• [QUOTED PASSAGE]
____
If you’re making a health a priority for 2020, then you should take your overall health seriously, not just focus on diet and exercise. Regular health screenings is the best way to take responsibility for your health and catch early signs of problems like high blood pressure or high blood pressure. A lot of men skip out on those tests, but this is a bad idea if you want to stay informed about your health. By having these tests, you’ll be armed with the best knowledge to look after yourself.
Blood Pressure Screening
High blood pressure is common among men, and if left uncontrolled, it can increase your risk of stroke or heart attacks. From the age of 20, all men should get a blood pressure check at least every other year. Make sure it is at or near 120/80. If you have high blood pressure thanks to your genetics, stress or other factors, you should think about having it tested more often. After the age of 40, a yearly test is the best idea.
High cholesterol is also a common problem for men. As with your blood pressure, you should start having tests at 20. Have your fasting lipoprotein profile checked every four to six years. This test checks your levels of good and bad cholesterol, and determines your risk of heart disease. If you have chronically high cholesterol than you should get more frequent tests.
Sexually Transmitted Disease Screening
If you’re sexually active, it’s wise to get tested for STDs, even if you don’t have an STD symptoms. Many have no symptoms and can go unnoticed for years. Young men, or those casually dating, should have semi-frequent tests. You should be tested if you have had unprotected sex with someone that you don’t know the sexual histoy of. A test every few months is simple and you can even get your results by text message now to keep things easy. Get tested for STDs and HIV for peace of mind.
With a check of your blood glucose levels, your Doctor can determine your risk of developing Diabetes. Diabetes can lead to heart disease and other major medical problems if you leave it untreated. Starting at the age of 45, you should have a test for Diabetes at least every three years. If you’re overweight or have a family history of Diabetes, you may need a screening more frequently. Overweight men should start getting Diabetes screenings in their mid-20s and try to commit to a lifestyle change that will delay or prevent the onset of Diabetes later in life.
____
• [SUPPLIED ENTRIES]
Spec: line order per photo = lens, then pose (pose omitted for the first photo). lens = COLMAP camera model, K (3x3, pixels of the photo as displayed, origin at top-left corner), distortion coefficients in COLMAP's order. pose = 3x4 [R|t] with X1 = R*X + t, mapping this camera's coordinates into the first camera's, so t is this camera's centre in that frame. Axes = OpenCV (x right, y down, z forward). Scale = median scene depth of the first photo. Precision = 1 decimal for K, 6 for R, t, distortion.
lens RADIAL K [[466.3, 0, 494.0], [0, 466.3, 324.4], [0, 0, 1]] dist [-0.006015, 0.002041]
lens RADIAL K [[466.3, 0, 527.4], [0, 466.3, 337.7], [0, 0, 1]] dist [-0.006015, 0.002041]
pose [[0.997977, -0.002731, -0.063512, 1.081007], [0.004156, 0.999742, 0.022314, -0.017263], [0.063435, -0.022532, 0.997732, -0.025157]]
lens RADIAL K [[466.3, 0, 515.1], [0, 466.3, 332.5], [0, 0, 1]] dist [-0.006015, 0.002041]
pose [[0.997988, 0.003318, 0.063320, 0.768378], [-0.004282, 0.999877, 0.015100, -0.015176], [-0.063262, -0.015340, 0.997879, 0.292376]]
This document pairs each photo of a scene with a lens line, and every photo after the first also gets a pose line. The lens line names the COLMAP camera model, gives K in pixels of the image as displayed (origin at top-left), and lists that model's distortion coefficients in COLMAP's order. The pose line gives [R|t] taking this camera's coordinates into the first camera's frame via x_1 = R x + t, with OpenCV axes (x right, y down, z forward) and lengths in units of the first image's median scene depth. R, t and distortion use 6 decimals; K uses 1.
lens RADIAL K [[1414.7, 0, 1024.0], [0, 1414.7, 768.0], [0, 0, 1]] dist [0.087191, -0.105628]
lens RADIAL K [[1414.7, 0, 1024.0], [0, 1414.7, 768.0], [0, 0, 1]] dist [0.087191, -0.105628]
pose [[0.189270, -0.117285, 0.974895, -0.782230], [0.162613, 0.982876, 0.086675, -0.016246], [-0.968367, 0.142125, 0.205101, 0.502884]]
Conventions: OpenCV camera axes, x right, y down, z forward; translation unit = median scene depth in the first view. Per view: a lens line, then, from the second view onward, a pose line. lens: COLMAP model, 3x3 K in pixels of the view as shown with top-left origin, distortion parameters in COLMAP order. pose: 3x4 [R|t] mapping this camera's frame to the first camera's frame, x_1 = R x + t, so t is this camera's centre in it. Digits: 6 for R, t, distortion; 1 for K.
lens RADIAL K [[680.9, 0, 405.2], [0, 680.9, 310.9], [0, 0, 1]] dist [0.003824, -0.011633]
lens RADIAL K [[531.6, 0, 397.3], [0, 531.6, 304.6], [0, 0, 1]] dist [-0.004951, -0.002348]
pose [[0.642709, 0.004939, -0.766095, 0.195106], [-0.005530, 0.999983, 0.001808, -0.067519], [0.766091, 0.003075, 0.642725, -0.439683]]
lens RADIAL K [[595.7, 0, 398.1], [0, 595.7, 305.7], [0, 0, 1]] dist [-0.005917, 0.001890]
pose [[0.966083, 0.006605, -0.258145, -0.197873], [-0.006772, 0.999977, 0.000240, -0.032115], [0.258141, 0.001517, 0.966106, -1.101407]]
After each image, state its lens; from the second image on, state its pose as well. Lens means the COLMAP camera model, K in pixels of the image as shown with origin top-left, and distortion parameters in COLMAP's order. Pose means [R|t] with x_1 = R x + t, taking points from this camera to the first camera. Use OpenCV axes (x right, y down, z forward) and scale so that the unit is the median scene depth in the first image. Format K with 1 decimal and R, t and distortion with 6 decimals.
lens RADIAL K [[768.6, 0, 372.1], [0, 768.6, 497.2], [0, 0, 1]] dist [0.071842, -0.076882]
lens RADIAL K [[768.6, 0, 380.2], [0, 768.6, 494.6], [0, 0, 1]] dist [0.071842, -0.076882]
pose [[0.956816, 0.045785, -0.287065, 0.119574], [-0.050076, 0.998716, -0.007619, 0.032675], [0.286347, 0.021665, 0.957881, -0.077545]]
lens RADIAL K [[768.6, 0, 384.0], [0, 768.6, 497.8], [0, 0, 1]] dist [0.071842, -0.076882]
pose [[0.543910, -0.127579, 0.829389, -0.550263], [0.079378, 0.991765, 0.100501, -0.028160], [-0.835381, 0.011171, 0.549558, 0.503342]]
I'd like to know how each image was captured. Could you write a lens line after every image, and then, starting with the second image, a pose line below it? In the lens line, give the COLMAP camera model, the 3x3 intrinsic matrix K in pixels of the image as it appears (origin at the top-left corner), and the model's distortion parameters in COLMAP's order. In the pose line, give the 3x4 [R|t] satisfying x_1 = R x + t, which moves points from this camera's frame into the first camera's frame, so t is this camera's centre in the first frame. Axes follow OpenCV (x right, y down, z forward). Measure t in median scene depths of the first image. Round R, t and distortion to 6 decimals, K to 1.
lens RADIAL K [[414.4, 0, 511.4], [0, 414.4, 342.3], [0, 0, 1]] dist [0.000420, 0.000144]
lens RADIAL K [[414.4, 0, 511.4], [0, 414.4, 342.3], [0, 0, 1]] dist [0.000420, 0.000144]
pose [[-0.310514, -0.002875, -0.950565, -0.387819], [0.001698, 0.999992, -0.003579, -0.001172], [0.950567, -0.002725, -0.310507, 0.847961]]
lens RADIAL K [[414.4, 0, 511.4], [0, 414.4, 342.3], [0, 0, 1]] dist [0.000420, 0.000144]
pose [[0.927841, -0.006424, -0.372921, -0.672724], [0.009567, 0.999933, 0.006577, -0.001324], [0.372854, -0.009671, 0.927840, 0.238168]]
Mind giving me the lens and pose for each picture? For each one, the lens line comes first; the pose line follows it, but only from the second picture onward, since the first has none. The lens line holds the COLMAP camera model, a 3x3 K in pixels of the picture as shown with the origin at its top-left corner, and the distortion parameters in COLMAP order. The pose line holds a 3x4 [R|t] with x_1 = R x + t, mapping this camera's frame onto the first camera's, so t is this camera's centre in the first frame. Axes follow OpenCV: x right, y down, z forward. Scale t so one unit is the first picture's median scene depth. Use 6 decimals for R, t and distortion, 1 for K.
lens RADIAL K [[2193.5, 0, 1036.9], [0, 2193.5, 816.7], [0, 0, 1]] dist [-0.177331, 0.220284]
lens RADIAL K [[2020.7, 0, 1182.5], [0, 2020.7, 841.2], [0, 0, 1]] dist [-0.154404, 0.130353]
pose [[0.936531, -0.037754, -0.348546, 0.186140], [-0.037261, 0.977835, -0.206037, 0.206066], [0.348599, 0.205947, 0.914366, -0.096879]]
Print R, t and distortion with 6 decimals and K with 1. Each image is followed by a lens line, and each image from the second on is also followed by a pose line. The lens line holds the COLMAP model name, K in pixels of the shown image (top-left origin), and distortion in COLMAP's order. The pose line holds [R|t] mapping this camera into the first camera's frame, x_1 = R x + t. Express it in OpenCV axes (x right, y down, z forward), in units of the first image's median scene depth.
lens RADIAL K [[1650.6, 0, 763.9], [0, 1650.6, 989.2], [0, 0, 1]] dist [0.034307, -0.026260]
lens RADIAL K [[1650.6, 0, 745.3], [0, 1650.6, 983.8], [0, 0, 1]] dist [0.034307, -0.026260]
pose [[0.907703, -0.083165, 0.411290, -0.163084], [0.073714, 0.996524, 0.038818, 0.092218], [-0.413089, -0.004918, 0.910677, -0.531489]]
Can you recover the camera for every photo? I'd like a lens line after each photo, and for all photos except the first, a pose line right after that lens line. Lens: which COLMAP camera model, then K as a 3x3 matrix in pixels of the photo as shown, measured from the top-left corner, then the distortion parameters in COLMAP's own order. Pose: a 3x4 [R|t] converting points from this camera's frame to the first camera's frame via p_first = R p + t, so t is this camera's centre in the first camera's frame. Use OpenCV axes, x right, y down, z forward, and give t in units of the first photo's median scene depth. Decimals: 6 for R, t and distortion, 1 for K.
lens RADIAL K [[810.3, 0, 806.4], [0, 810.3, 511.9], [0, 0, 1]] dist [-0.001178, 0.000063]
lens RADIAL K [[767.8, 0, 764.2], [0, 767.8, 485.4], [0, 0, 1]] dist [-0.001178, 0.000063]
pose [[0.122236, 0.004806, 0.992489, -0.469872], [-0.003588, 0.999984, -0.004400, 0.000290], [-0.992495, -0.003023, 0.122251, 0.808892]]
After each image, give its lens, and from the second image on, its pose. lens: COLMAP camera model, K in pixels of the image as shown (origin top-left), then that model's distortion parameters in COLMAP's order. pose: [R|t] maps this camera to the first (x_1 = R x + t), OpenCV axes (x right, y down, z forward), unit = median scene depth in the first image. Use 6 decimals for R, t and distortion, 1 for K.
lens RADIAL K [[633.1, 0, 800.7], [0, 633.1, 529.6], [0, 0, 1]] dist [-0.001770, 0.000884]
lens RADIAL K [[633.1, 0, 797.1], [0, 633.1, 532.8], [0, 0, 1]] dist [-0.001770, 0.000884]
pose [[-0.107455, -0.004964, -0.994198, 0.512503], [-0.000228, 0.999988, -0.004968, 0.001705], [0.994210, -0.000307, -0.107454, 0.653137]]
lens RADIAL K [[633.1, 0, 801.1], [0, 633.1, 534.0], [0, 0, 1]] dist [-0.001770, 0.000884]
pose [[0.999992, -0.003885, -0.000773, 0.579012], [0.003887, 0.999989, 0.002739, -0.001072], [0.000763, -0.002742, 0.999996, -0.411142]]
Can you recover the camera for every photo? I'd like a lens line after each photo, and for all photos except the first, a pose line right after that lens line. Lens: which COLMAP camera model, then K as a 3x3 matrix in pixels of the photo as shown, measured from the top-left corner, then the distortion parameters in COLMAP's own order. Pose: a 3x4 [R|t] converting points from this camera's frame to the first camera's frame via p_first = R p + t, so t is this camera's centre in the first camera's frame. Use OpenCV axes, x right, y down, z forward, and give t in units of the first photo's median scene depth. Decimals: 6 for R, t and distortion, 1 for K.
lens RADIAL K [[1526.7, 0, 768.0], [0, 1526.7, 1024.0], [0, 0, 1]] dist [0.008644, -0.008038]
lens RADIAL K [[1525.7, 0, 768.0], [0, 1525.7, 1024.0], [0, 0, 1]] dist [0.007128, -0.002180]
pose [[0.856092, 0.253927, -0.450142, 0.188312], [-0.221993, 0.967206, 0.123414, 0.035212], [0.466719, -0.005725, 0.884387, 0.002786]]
____
• [EXERCISES]
1. Answer these questions using the men's health screening article.
(a) From what age should all men get a blood pressure check, and how often?
(b) How often should the fasting lipoprotein profile be checked?
(c) Starting at what age should men be tested for Diabetes at least every three years?
2. Write out everything in the men's health screening article from "With a check" down to "later in life.".
3. According to the men's health screening article, why should sexually active men be tested for STDs even when they have no symptoms? Answer in one to three sentences.

• [ANSWER SECTION]
1.
(a) From the age of 20, at least every other year.
(b) Every four to six years.
(c) 45.

2.
With a check of your blood glucose levels, your Doctor can determine your risk of developing Diabetes. Diabetes can lead to heart disease and other major medical problems if you leave it untreated. Starting at the age of 45, you should have a test for Diabetes at least every three years. If you’re overweight or have a family history of Diabetes, you may need a screening more frequently. Overweight men should start getting Diabetes screenings in their mid-20s and try to commit to a lifestyle change that will delay or prevent the onset of Diabetes later in life.

3. Many STDs have no symptoms and can go unnoticed for years.